Cette question est plus controversée, et n'oublions pas que si elle est remise en question, ce n'est pas seulement en raison de son âge avancé (et veuillez excuser mon emploi du mot « avancé »), mais aussi parce que être une femmeParce que nous connaissons tous des hommes célèbres devenus pères sur le tard, et devons-nous pour autant les critiquer ? Certes, certains n’envisagent même pas le dilemme que représente un bébé ou un enfant dont le parent pourrait très bien être leur grand-père, tandis que d’autres y réfléchissent, qu’il s’agisse du père ou de la mère.
Lina insiste souvent sur le fait qu'on parle beaucoup du « droit de l'enfant à avoir de jeunes parents », mais presque personne ne mentionne le le droit de ces enfants à naîtreLors d'une de ses apparitions publiques, elle a même déclaré que sa fille était ravie d'être en vie et que, si cela dépendait de l'opinion de ceux qui la critiquent, n'aurait jamais existéCette réflexion rejoint une autre de ses idées récurrentes : que, face à une souffrance extrême telle que la perte d’un enfant ou un handicap grave, nier la possibilité d'une autre maternité peut être cruel.
Samuel et Xiquito semblent ravis de leur petite sœur ; Samuel est d'ailleurs assez grand pour aider un peu sa mère. D'après Lina, tous les trois forment désormais un petit groupe. unité familiale très unieLa petite fille est la joie de vivre de la maison ; ses tantes, ses oncles et le reste de la famille élargie la comblent d’attentions, et Samuel se comporte comme un grand frère aimant et dévoué. Cette famille unie est l’une des raisons que Lina évoque lorsqu’on lui demande ce qui se passera si elle disparaît : elle a confiance que… Ses autres enfants et ses sœurs sauront comment perpétuer le projet familial. qu'il a construit au prix de tant d'efforts.
Une part importante de son discours public est également liée à la défense des différentes manières d'accéder à la maternité. Elle a manifesté son soutien aux femmes qui ont recours à des techniques telles que… la gestation pour autrui dans d'autres pays lorsque la législation locale ne le permet pas, et estime que les responsables politiques devraient mettre en place des cadres juridiques clairs et sûrs afin que ces décisions ne dépendent pas du niveau économique de chaque famille. De son point de vue, Il est absurde de forcer autant de femmes à voyager à l'étranger. exercer un désir légitime de devenir mères.
L'histoire de Lina est incroyable : un parcours marqué par une maternité difficile, des batailles juridiques, des dettes, et la résilience qui lui a permis de reconstruire sa vie autour de ses enfants. Nous vous souhaitons une bonne santé pour élever Linapour soutenir Samuel à mesure qu'il grandit et pour préparer l'avenir de son fils aîné.
Au-delà de la controverse, la biographie de Lina révèle une femme qui, malgré les épreuves qu'elle a traversées, a su… reconstruire leur vie autour de leurs enfantsElle-même affirme qu'à chaque nouvelle grossesse, elle a retrouvé une partie de ce que la vie lui avait volé : l'espoir, la capacité de rêver, la force de continuer à affronter les saisies immobilières, les procès et les nuits blanches.
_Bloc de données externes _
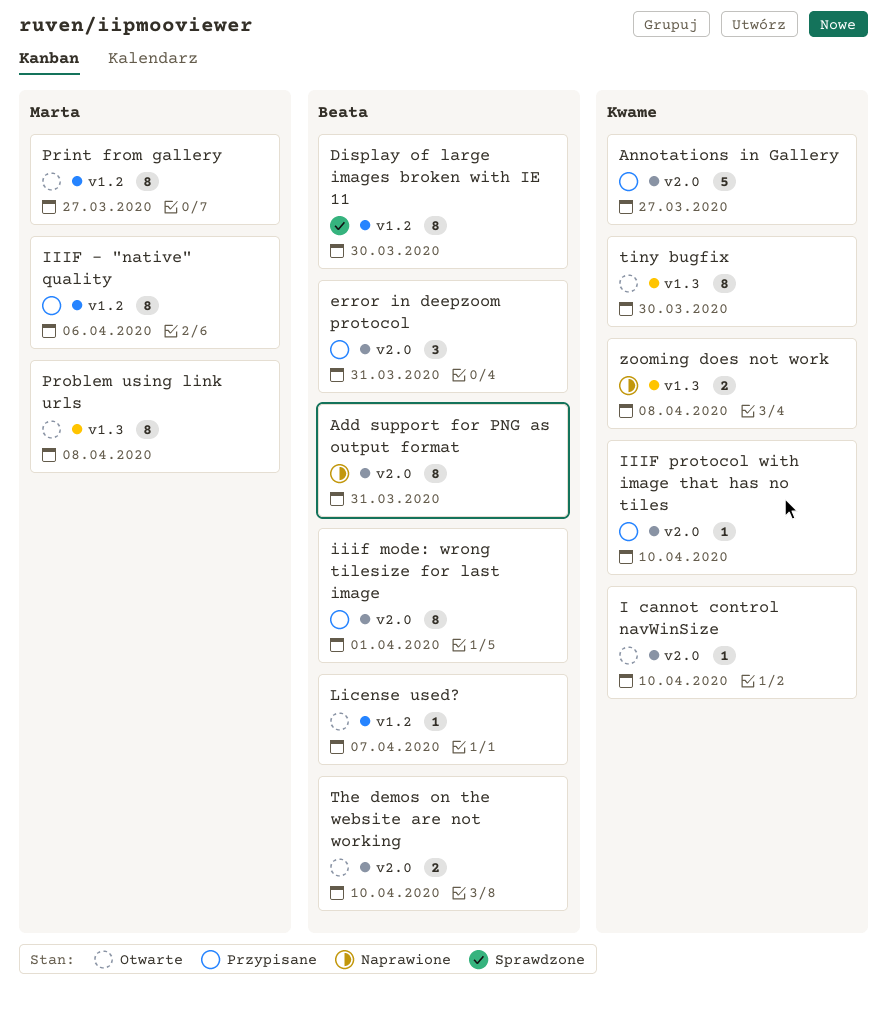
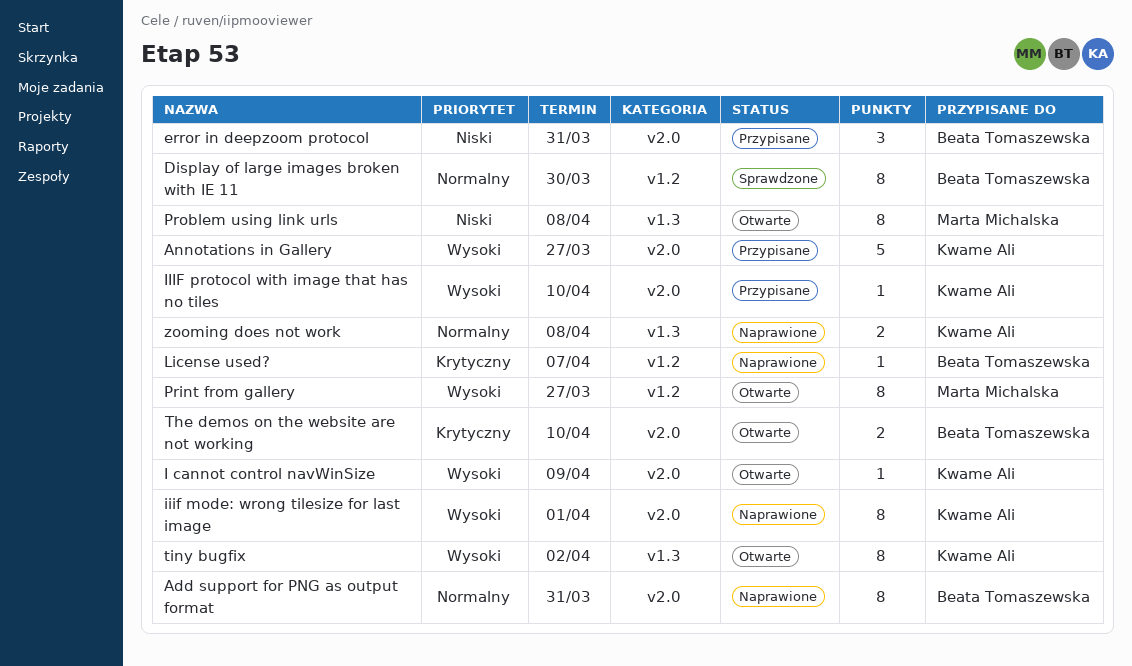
I cannot control navWinSize, due: Apr 10 -> Apr 9
IIIF - "native" quality: present -> none
iiif mode: wrong tilesize for last image, status: Przypisane -> Naprawione
iiif mode: wrong tilesize for last image, owner: Beata Tomaszewska -> Kwame Ali
License used?, status: Otwarte -> Naprawione
tiny bugfix, due: Mar 30 -> Apr 2

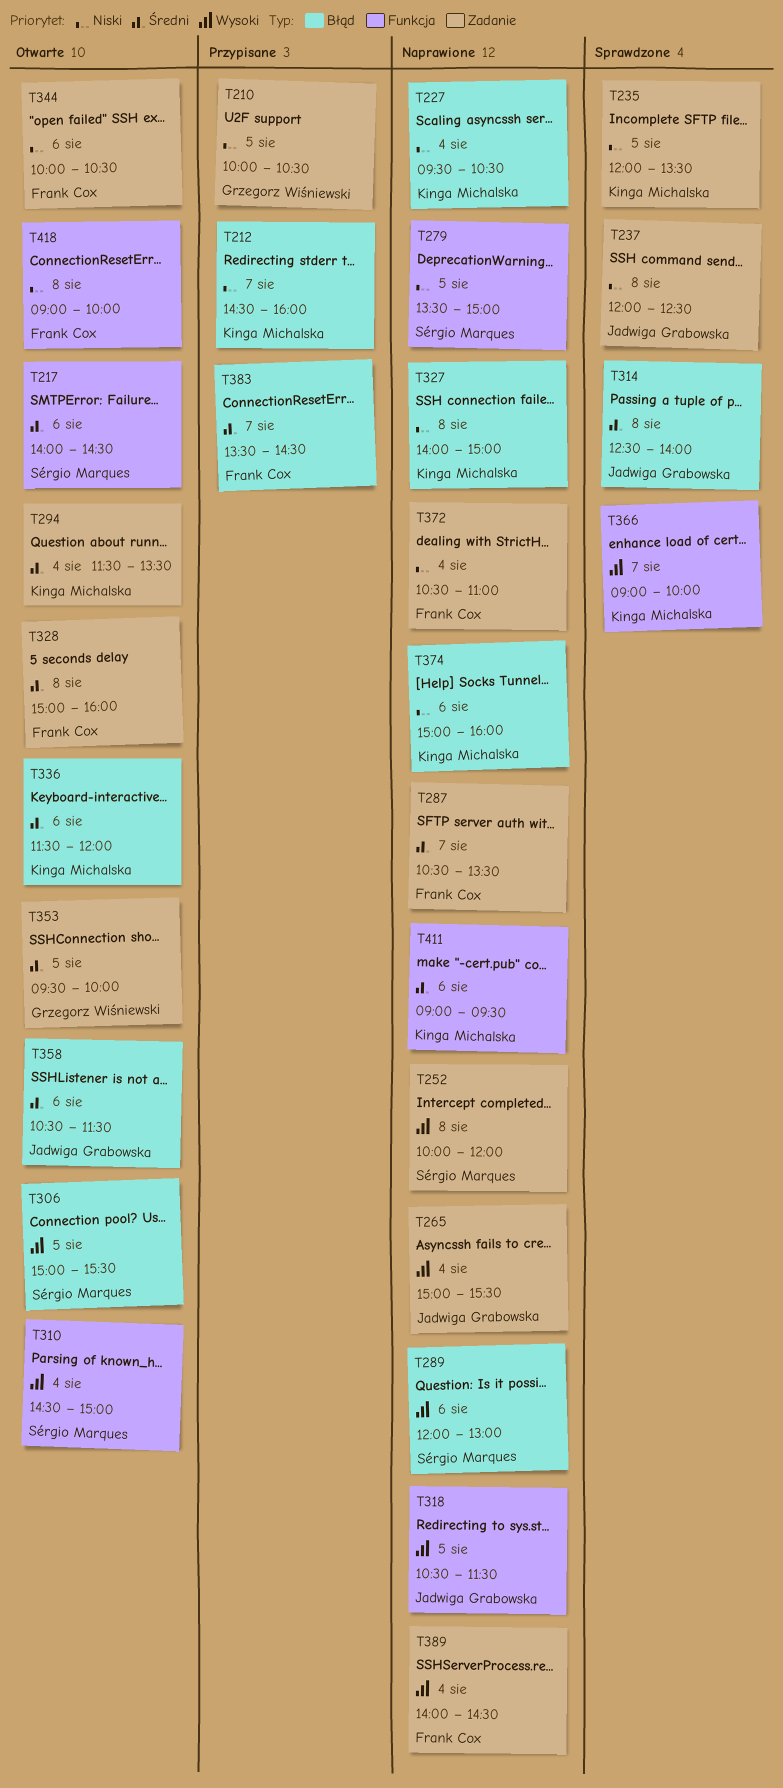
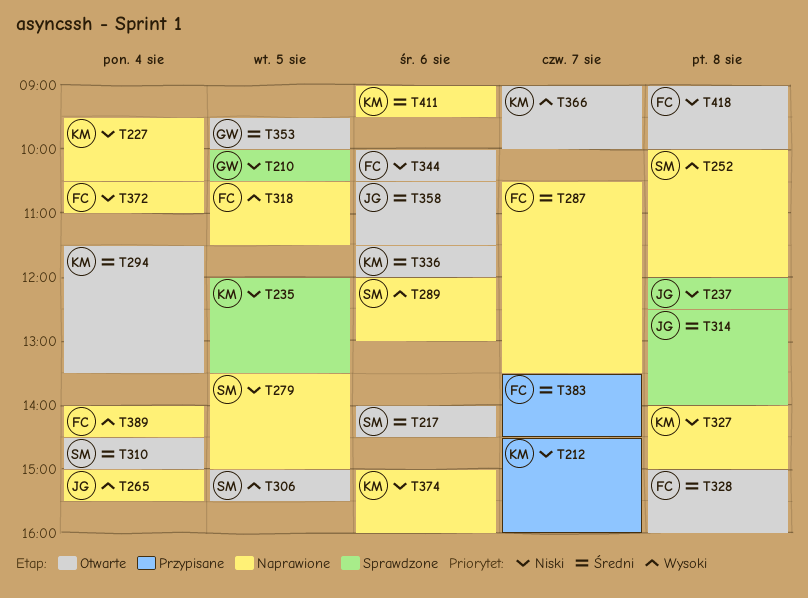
T210, status: Przypisane -> Sprawdzone
T310, priority: Wysoki -> Średni
T318, owner: Jadwiga Grabowska -> Frank Cox
T366, status: Sprawdzone -> Otwarte

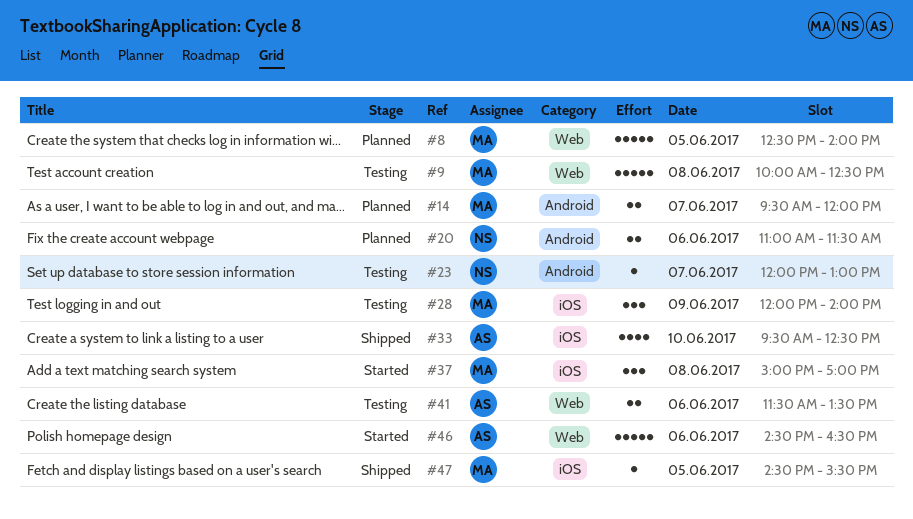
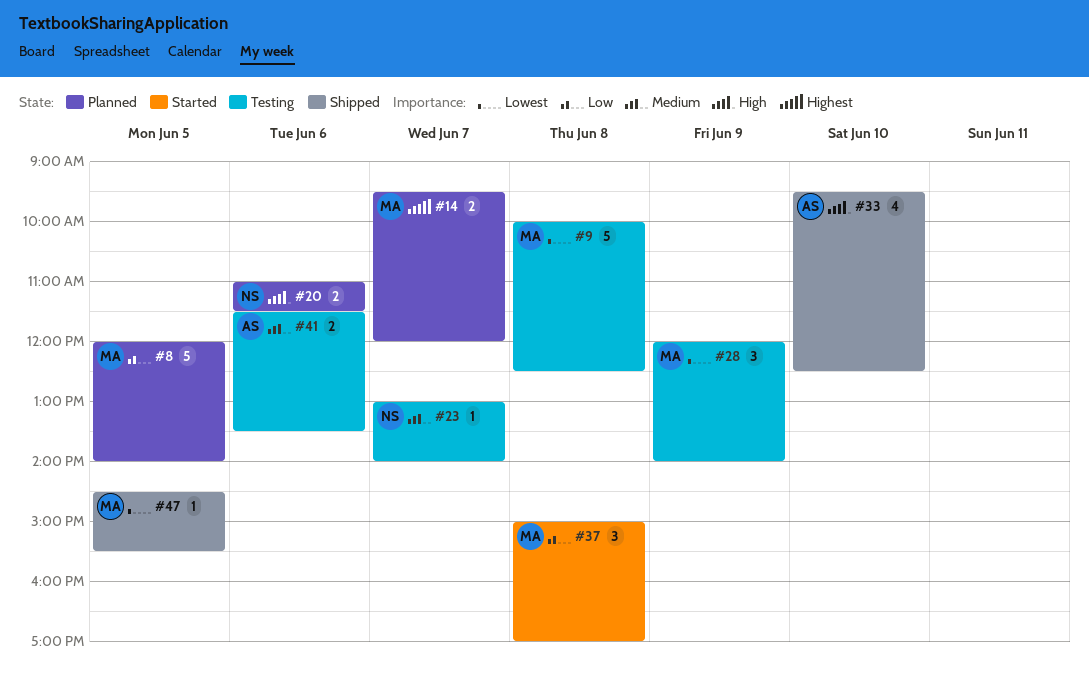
#8, begins: 12:30 -> 12:00
#23, begins: 12:00 -> 13:00
#23, ends: 13:00 -> 14:00
#46: present -> none

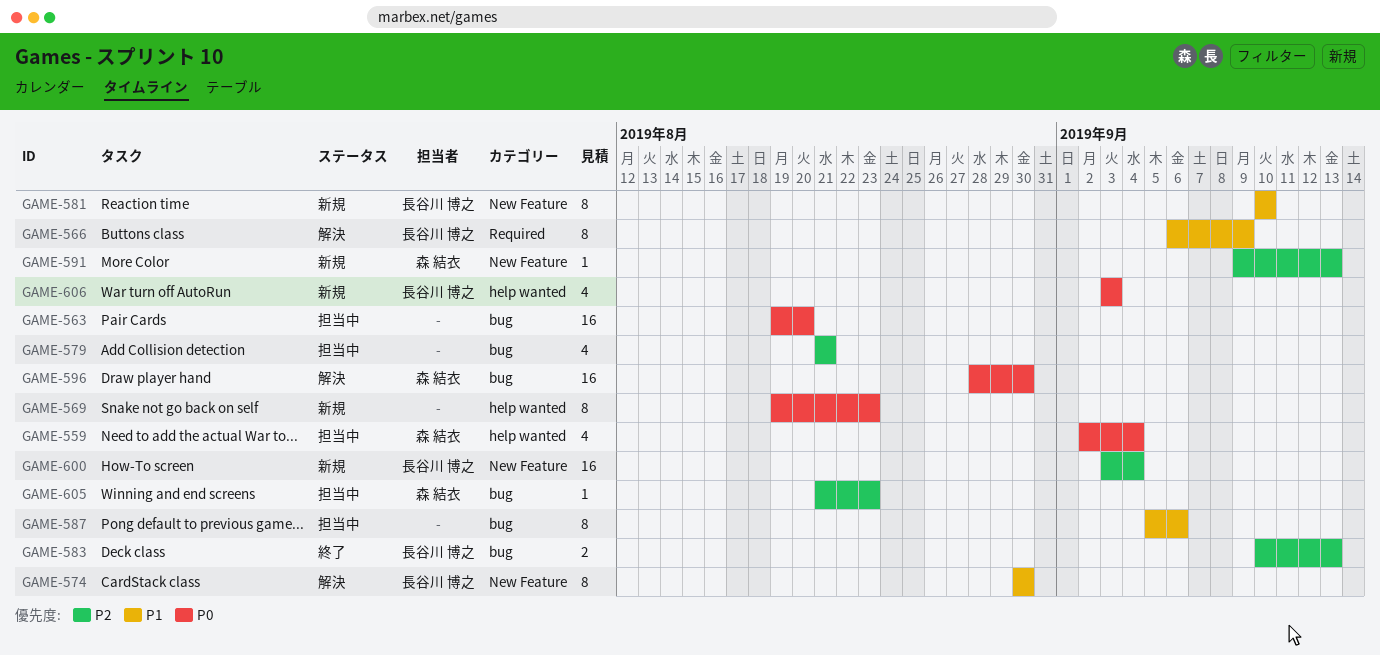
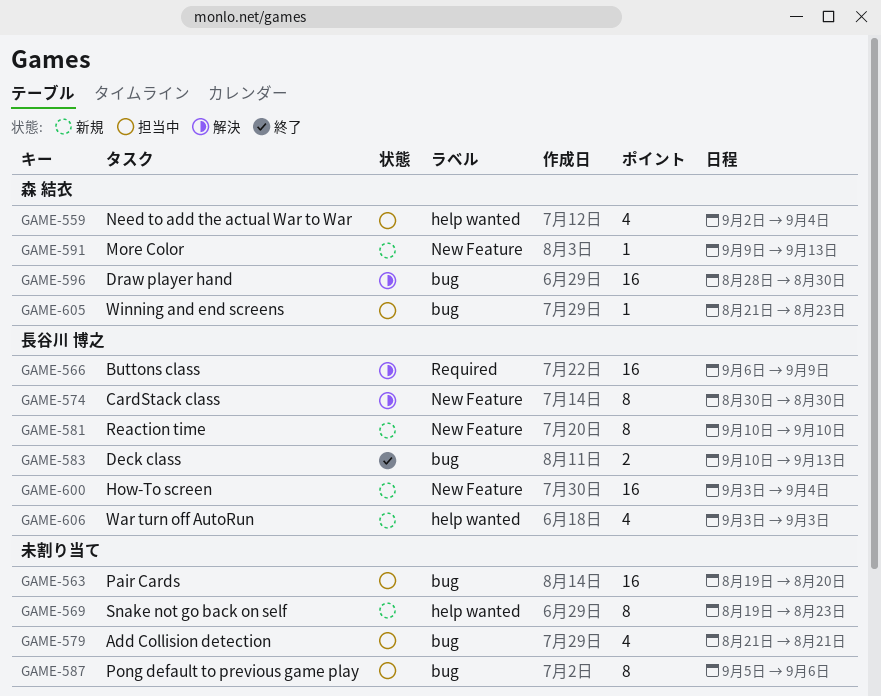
GAME-566, estimate: 8 -> 16

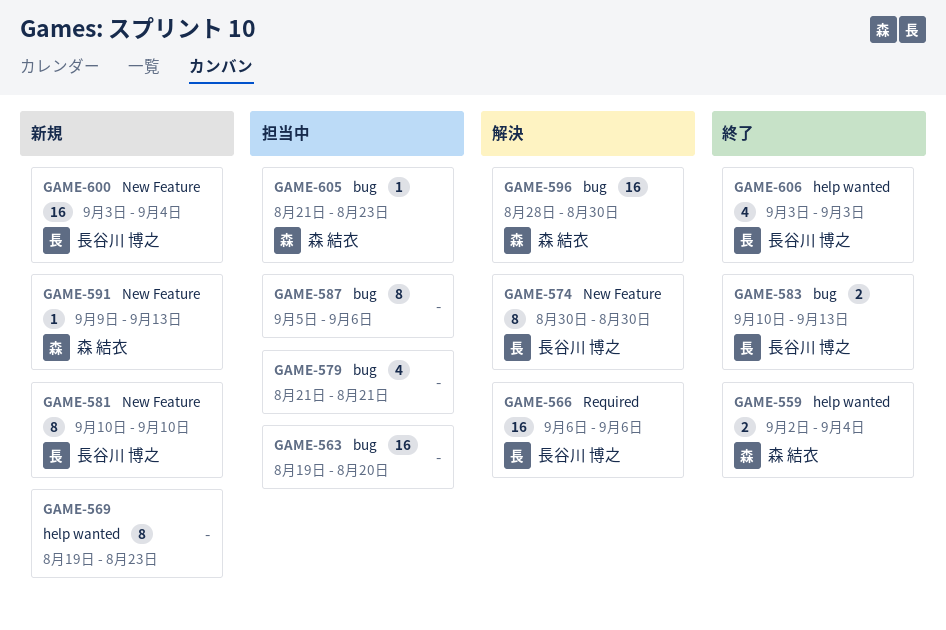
GAME-559, status: 担当中 -> 終了
GAME-559, estimate: 4 -> 2
GAME-566, due: Sep 9 -> Sep 6
GAME-606, status: 新規 -> 終了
Son histoire nous oblige à reconsidérer dans quelle mesure l'âge chronologique devrait être le seul critère d'évaluation de la maternité, et à examiner l'importance de facteurs tels que la santé, le soutien familial, la stabilité émotionnelle et un profond désir de prendre soin des enfants.
Photo - ConseilsTimesAdmin.
Le parcours de Lina Álvarez, de cette première amniocentèse qui a changé son destin à l'arrivée de son « petit miracle » à l'âge de 62 ans, est l'histoire d'un La maternité marquée par la douleur, la lutte et la rébellionMais aussi pour la joie de fonder enfin la famille dont elle rêvait. Son expérience n'apporte pas de réponses simples au débat sur l'âge et la procréation médicalement assistée, mais elle offre une perspective complexe et humaine sur ce que signifie être mère quand le temps et la société semblent déterminés à dire le contraire.